The Last Day
Today is the last day of the WAMU Fall "Membership" Campaign. Tomorrow will be a happy day! More accurately, tomorrow will be a rainy, gray, wet day.
I'm not completely back in the groove. Of course, most of my dearest friends haven't even noticed that. But deep inside the recesses of my darkest self, I know. I REALLY know. I can tell that something is, somehow, different. Maybe it's the persistent post-nasal drip. Perhaps it's the odor emanating from my underarms whenever I raise my arms over my head to strike my just-do-me pose. Whatever, it has a dank, musty resonance that vibrates in my cranium, and anchors in my duodenum, then belches from orifices, unbidden eructations that scare the men in my life.
Actually, I think it's just the result of a mild sinus infection mixed with lots of well-intentioned fiber. I can't adequately express HOW HAPPY I am that the WAMU Fall "Membership" Campaign is in its very last day. These pledge weeks are always the most depressing, demoralizing weeks on radio, and as I pointed out in an earlier post, even if I did contribute this campaign, I'd still have to listen to the awful drivel about the needy nature of public radio for the rest of the campaign, anyway. It could drive the more unstable of us over the mental threshhold: I'm being cajoled to act, but nothing results from the action. That sounds like a recipe for mental illness, if I ever heard one. Public radio drives listeners insane!

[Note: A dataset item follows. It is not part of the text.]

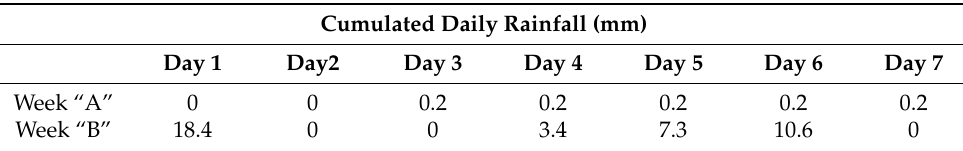
Table 4. Cumulated daily rainfall (mm) for two weeks: week “A” and week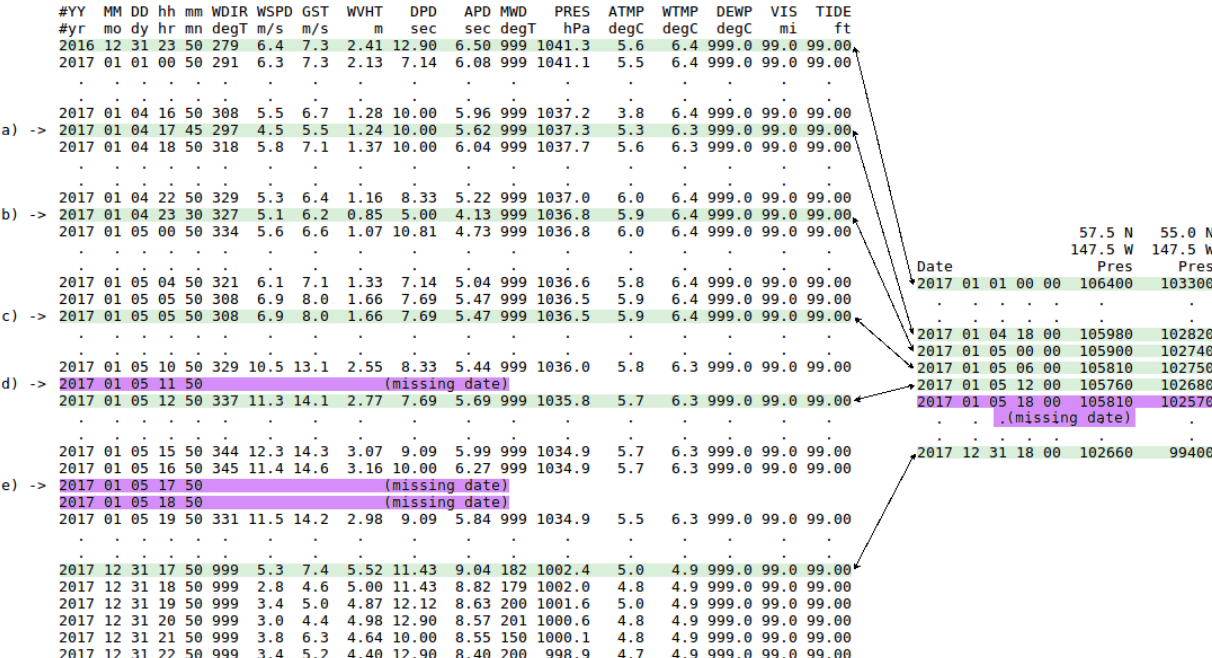
Figure A3. Matching the measurements ( left ) and the reanalysis data ( right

What's even more irritating for me (and my bowels), is that I'm a habitual "user" of public radio. I'm hooked. I couldn't turn off WAMU if my life depended on it. Without that background noise, my life seems empty, without purpose. Unless I'm sleeping, of course. In fact, when I was on vacation in Europe, it was iffy the first several days whether I was going to make it or not, because I was in the mental doldrums from not having Rene Montaine and Steve Inskeep greet me every morning. And no Kojo was no mojo. I just couldn't get a grip on Madrid. Now, you might think it was the six-hour time difference, and the thirty-three hours without sleep, but the reality was, I couldn't get WAMU, and man, I really suffered for it. "Hello. My name is Happy Doodle, and I am a WAMUholic."
I caused the world financial crisis. Are you surpised about that fact? I'd been following the financial markets for weeks before I left for Europe. Four days after I leave, the markets tank. I felt bad about that, and because I couldn't listen to WAMU, I couldn't do anything to ameliorate the resulting ruinous free-fall spiral into doom. I tried, and if I'd been on my game in Wheaton, instead of being a playboy in Lisbon, well, world history would be different. Of that, I am supremely confident. You know, it's odd, too, that WAMU hasn't called me up for an interview about this. After all, Alan Greenspan gets coverage for making a mistake, but nobody from WAMU is knocking on my door! It's the last day. It really is the last day.
The financial markets will recover. This recession will end. Sarah Palin's speeches are mean, vicious, and ugly. She removed her lipstick.